Lymphoscintigraphy for breast cancer is a common and helpful procedure done prior to surgery for breast cancer. This procedure helps the surgeon identify the first lymph node (sentinel node) that the tumor drains to. We can then sample that lymph node for cancer.
What is lymphoscintigraphy?
Lymphoscintigraphy for breast cancer is an injection of radioactive pharmaceutical into the breast. The pharmaceutical then travels to the lymph channels of the breast and to the sentinel lymph node, or first lymph node that drains the breast.
Why is lymphoscintigraphy done?
Following a lymphoscintigraphy, the surgeon who performs the breast surgery identifies the sentinel lymph node using a probe. The surgeon samples that lymph node.
A pathologist will look at the specimen. If it does not contain cancer cells, then the patient can be spared a more extensive lymph node dissection. More extensive surgery can lead to complications.
What is the sentinel lymph node?
It’s the first lymph node to receive lymph drainage from a tumor. If this lymph node does not have cancer cells then the cancer has likely not spread to other lymph nodes or distant sites in the body.
Are you sedated for the procedure?
No, you are awake.
This procedure can tell us that if the sentinel node is free of cancer, then it’s unlikely that the cancer has spread beyond the breast. This can spare the patient a more extensive surgery and give us information about the prognosis.
The injection is performed in the nuclear medicine department prior to surgery. Most commonly, it is done right before the surgery, but occasionally the day before. The procedure will be done by a radiologist who is helped by a nuclear technologist.
The technologist will prepare the radiopharmaceutical and prep the patient. The radiologist will explain the procedure and answer any questions.
The radiopharmaceutical can contain lidocaine to make the injection more tolerable. The injection method will vary based on the radiologist. Some will place the needle behind the nipple or around it, while others will do the injection just under the skin. All are effective at identifying the sentinel lymph node.
The needle used is small and thin. Once the radiologist places the needle in the breast, he will inject the radiopharmaceutical.

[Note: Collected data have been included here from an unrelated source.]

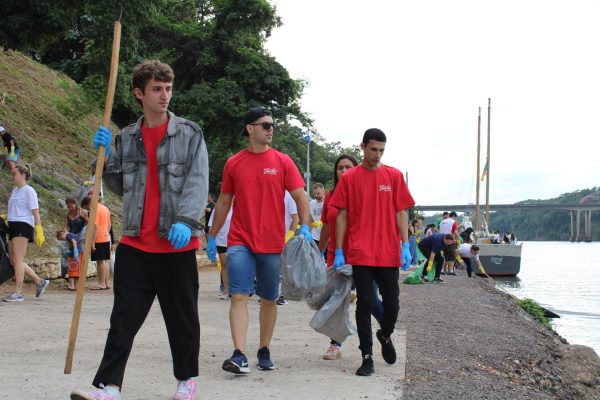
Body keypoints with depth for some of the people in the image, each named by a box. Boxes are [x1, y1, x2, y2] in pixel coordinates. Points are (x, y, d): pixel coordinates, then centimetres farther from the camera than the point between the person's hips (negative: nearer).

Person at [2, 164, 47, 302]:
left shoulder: (29, 191, -5)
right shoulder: (14, 191, 19)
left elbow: (35, 212, -10)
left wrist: (39, 231, -15)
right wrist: (5, 217, 9)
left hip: (23, 225, -9)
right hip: (13, 226, 9)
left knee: (17, 259, -11)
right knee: (13, 260, 7)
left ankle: (18, 292, -10)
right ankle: (40, 282, 16)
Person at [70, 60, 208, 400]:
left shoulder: (190, 134, 2)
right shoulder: (126, 137, 13)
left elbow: (198, 182, -8)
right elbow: (119, 186, 16)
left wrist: (185, 221, -23)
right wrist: (106, 155, 1)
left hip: (177, 243, -3)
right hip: (135, 244, 3)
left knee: (182, 315, 8)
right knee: (124, 317, -1)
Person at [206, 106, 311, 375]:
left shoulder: (282, 162, 3)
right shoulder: (233, 163, 5)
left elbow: (300, 196, 0)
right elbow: (224, 202, 13)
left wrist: (305, 227, -15)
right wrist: (212, 236, 14)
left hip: (272, 243, 0)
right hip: (240, 241, 0)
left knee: (269, 299, 9)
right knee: (239, 296, -11)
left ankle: (264, 352, 22)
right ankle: (239, 355, -15)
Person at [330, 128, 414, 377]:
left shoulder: (394, 176, 6)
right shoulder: (348, 178, 3)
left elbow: (401, 212, 6)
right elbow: (342, 216, 3)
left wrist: (406, 246, -3)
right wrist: (338, 251, -1)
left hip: (389, 254, 1)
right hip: (361, 253, -1)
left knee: (392, 303, 6)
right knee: (364, 304, 1)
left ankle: (385, 335, 36)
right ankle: (367, 358, 8)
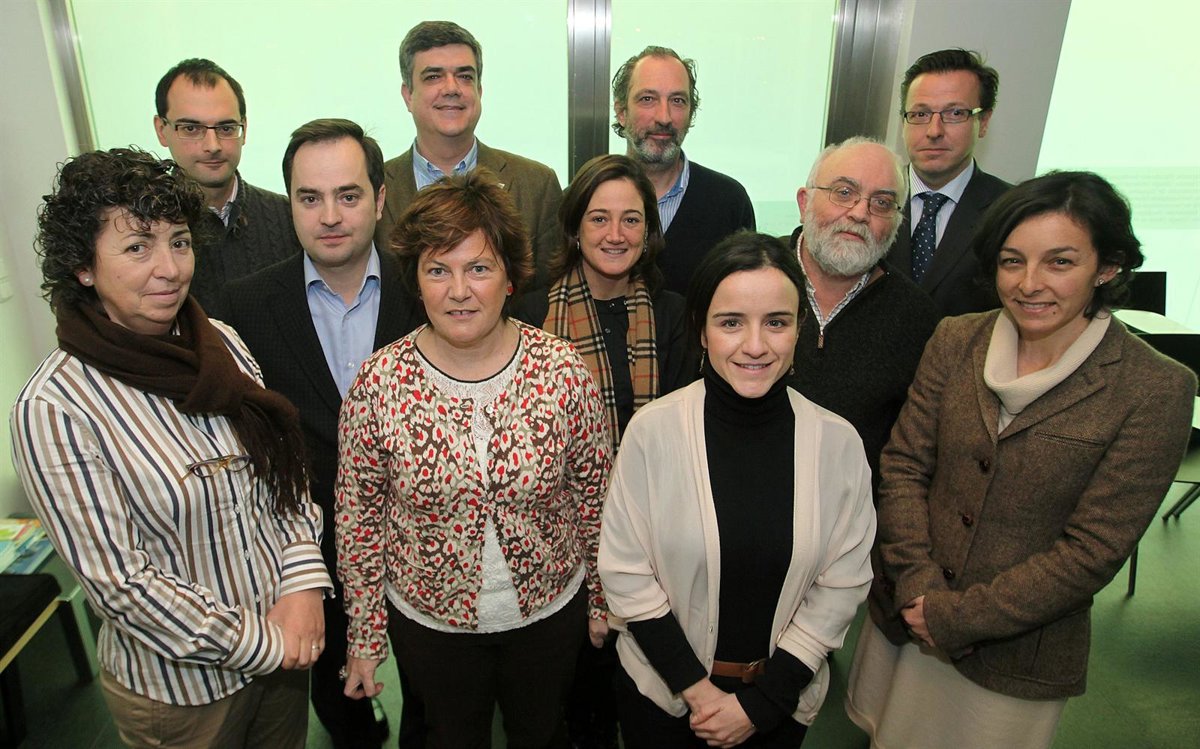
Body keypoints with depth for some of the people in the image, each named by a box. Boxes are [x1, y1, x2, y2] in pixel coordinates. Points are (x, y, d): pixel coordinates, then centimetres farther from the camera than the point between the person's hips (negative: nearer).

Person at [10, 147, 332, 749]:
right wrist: (259, 646, -14)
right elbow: (118, 580, -19)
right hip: (178, 687, -4)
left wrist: (303, 585, -9)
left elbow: (284, 471, 1)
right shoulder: (53, 410, -20)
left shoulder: (220, 344, -5)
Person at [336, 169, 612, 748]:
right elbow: (359, 517, -7)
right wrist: (365, 636, -1)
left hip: (551, 610, 1)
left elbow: (596, 493, -6)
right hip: (428, 621, 0)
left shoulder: (563, 371, -17)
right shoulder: (378, 383, -17)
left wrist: (601, 596, 3)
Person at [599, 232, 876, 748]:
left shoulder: (838, 443, -13)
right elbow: (625, 572, -11)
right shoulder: (652, 430, -18)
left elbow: (843, 583, -7)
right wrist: (696, 688, -12)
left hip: (783, 696, 2)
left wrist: (761, 701, -8)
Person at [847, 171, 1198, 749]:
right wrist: (918, 587, -14)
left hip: (1017, 655, -3)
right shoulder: (955, 341, -5)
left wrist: (955, 617, -15)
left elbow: (1092, 553, -16)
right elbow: (902, 464, -5)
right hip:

Does a sentinel node injection hurt?
There is sometimes some discomfort during placement of the needle and during the initial part of the injection. This usually goes away as the injection continues.
The entire injection takes less than a couple of minutes. Most patients do not experience any significant discomfort. Many patients feel that the anticipation and associated anxiety is much worse then the procedure itself.
There are very rarely any problems or pain afterwards. Most patients are comfortable and ready for surgery.
Sentinel node injection complications
Complications are very rare. Allergic reactions can occur to from the radiopharmaceutical.
Lymphoscintigraphy (sentinel node injection): summary
Lymphoscintigraphy for breast cancer is commonly used to find the sentinel or first lymph node that the breast cancer drains to. This useful procedure helps us with prognosis and prevents more extensive surgery which can lead to complications.